Unterm Strich ist die Fachkinderkrankenpflege kein Beruf, der durch KI verdrängt wird. Er wird durch KI unterstützt, verschoben und organisatorisch verändert. Die stärkste Wirkung entsteht dort, wo Verwaltung, Dokumentation und Pflegeorganisation digitaler werden. Der eigentliche Berufskern bleibt aber menschlich — und genau das ist auf absehbare Zeit dein größter Schutz.

Erwähnte KI-Tools

KrankenhausinformationssystemeKI-gestützte DokumentationssystemeCopilot

Datenquellen & Methodik

IAB Job-Futuromat · Statistik der Bundesagentur für Arbeit · Microsoft Research · Unsere Methodik

Dieser Artikel wurde mit KI-Unterstützung erstellt und basiert auf den oben genannten Datenquellen.
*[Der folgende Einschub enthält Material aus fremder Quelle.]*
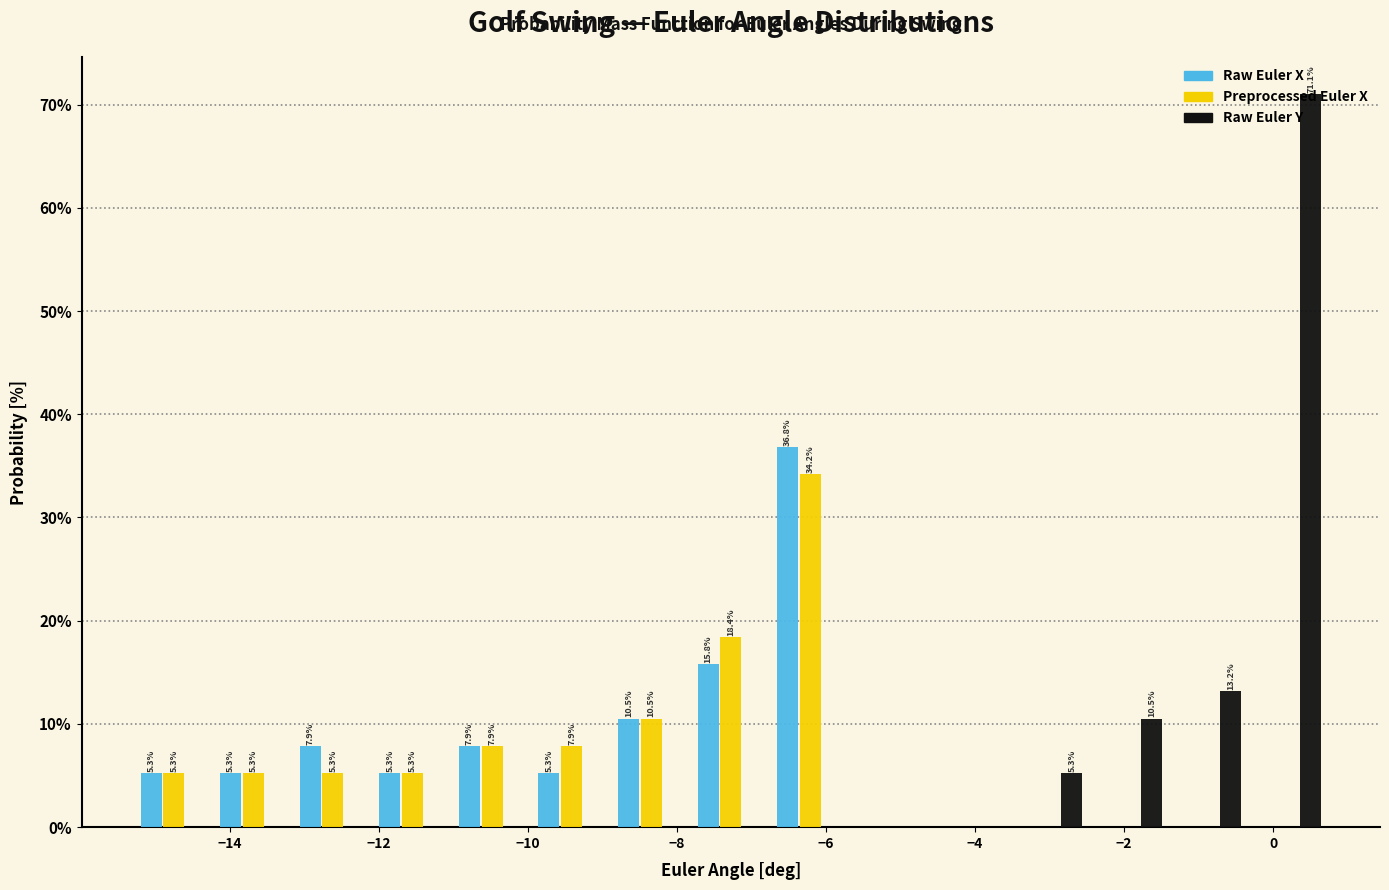

In the Raw Euler X series, which range on the x-axis has the tallest bar?

-6.8 to -5.6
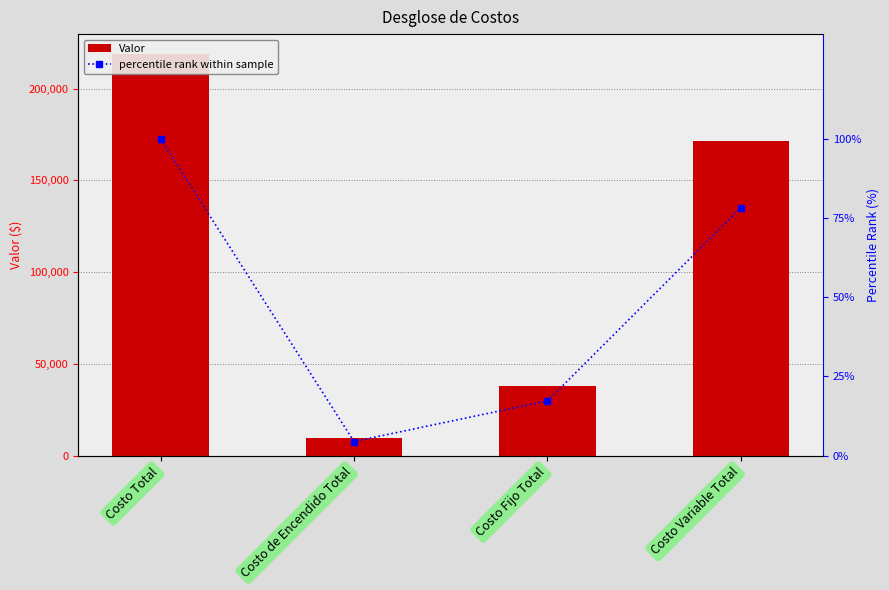

What is the value of the percentile rank within sample bar at the 1st from the left?

100.0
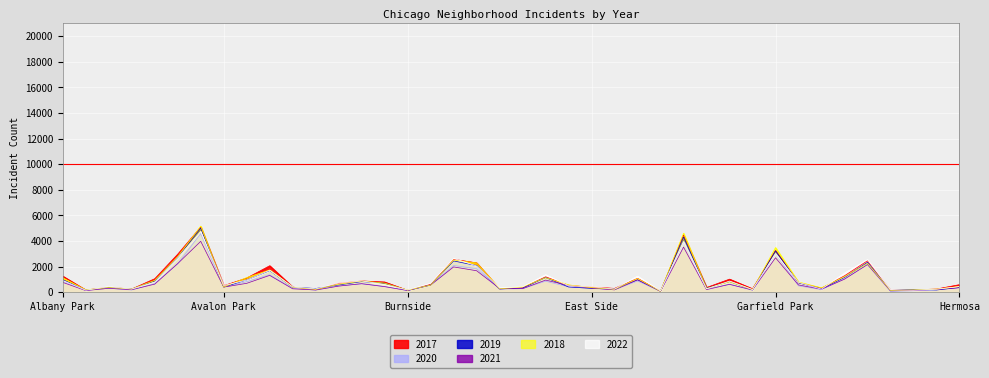

List the labels in order of 2022 value, smallest first.

Edison Park, Greektown, Andersonville, Burnside, Grant Park, Galewood, Gold Coast, Hegewisch, Armour Square, East Village, Boystown, Fuller Park, Chinatown, Beverly, Clearing, East Side, Archer Heights, Hermosa, Dunning, Avalon Park, Bucktown, Calumet Heights, Bridgeport, Garfield Ridge, Ashburn, Gage Park, Brighton Park, Albany Park, Avondale, Edgewater, Douglas, Grand Boulevard, Belmont Cragin, Chicago Lawn, Grand Crossing, Chatham, Auburn Gresham, Garfield Park, Englewood, Austin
Er ersetzt keine individuelle Berufsberatung.

Quellen & Studien

Worauf die Einschätzung zu Fachkinderkrankenpfleger/in beruht

Datenbasis und aktuelle Forschung zur KI-Exposition dieses Berufsfelds:

IAB · Job-Futuromat & Substituierbarkeitspotenziale (2025)

Misst je Beruf, welche Kerntätigkeiten technisch ersetzbar sind; 38 % der Beschäftigten in Berufen mit hohem Substituierbarkeitspotenzial (2019: 34 %).
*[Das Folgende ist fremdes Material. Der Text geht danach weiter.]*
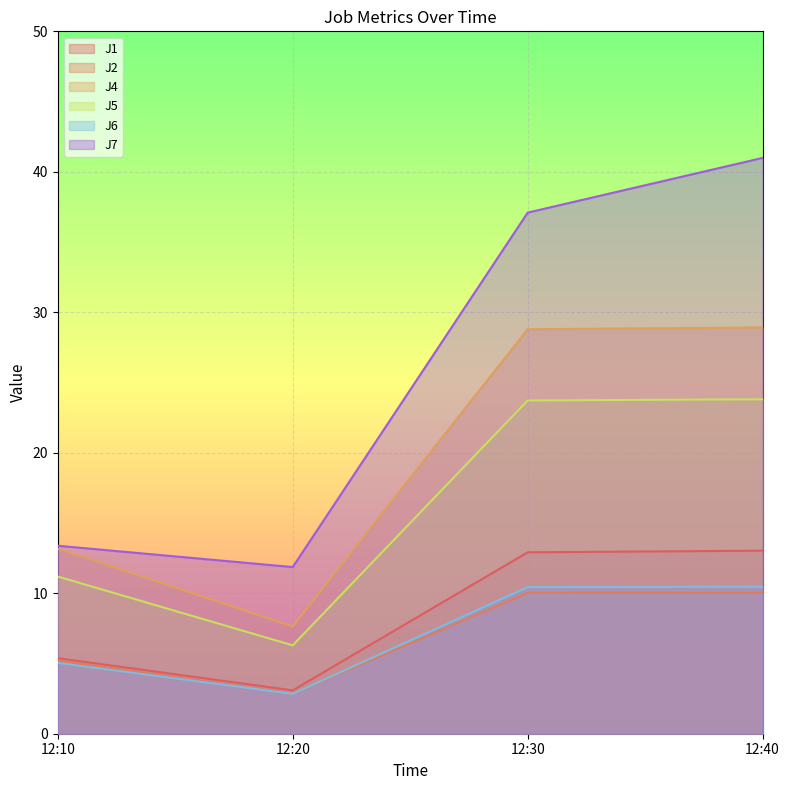

Where is the first local minimum for J6?

12:20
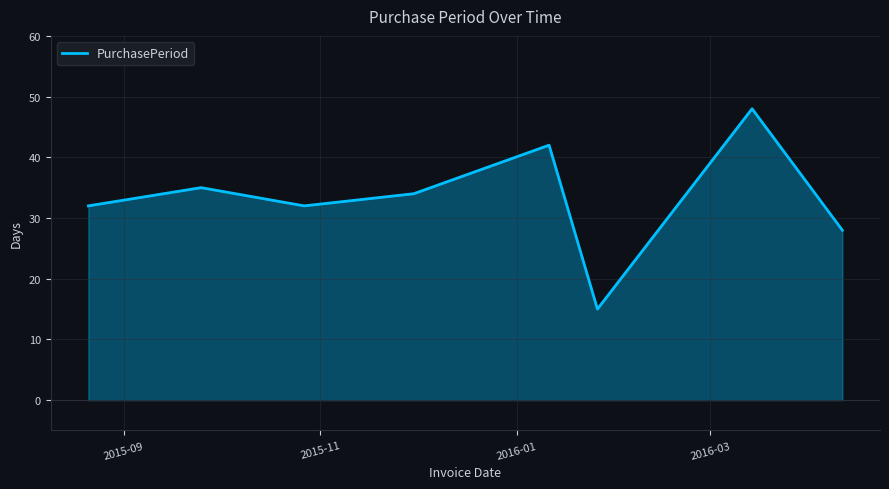

How many interior local valleys (lower than both neighbors) does the data have?

2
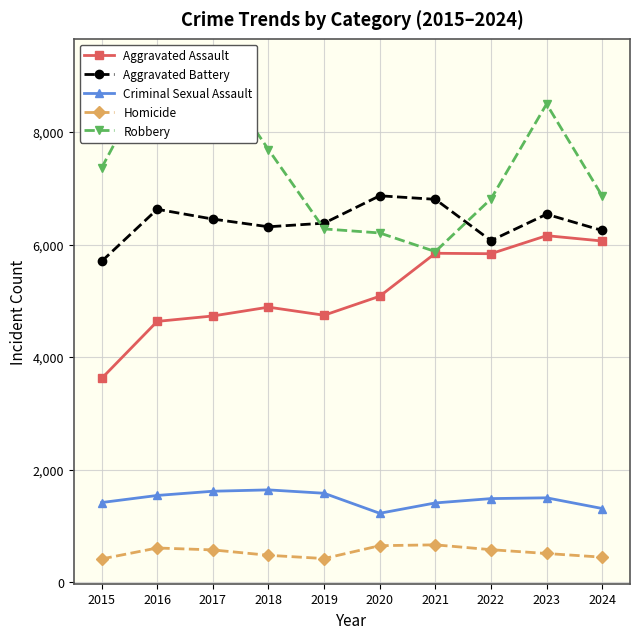

Count the number of data series in this chart.

5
Microsoft Research · Working with AI: Measuring the Applicability of Generative AI to Occupations (2025)

Analyse von 200.000 echten Copilot-Konversationen: Übersetzen, Schreiben, Kundenkommunikation am stärksten KI-anwendbar; körperliche Arbeit am wenigsten.

IAB · Beschäftigung & Fachkräfteengpässe variieren mit dem Substituierbarkeitspotenzial (2025)

Hohes Substituierbarkeitspotenzial führte historisch selten zu Beschäftigungsabbau — manche Berufe wachsen trotz hohem Potenzial und haben Fachkräfteengpässe.

IWF (IMF) · Gen-AI: Artificial Intelligence and the Future of Work (2024)

Rund 40 % der Jobs weltweit sind KI-exponiert — in Industrieländern wie Deutschland etwa 60 %, weil kognitive Tätigkeiten dominieren.

Anthropic · Labor Market Impacts of AI: A New Measure and Early Evidence (2026)

Unterscheidet beobachtete von theoretischer KI-Exposition; die reale Nutzung ist bislang nur ein Bruchteil dessen, was KI-Tools schon leisten könnten.

Alle Studien im Überblick auf unserer Studien-Seite. Der KI-Risiko Score folgt unserer offen dokumentierten Methodik.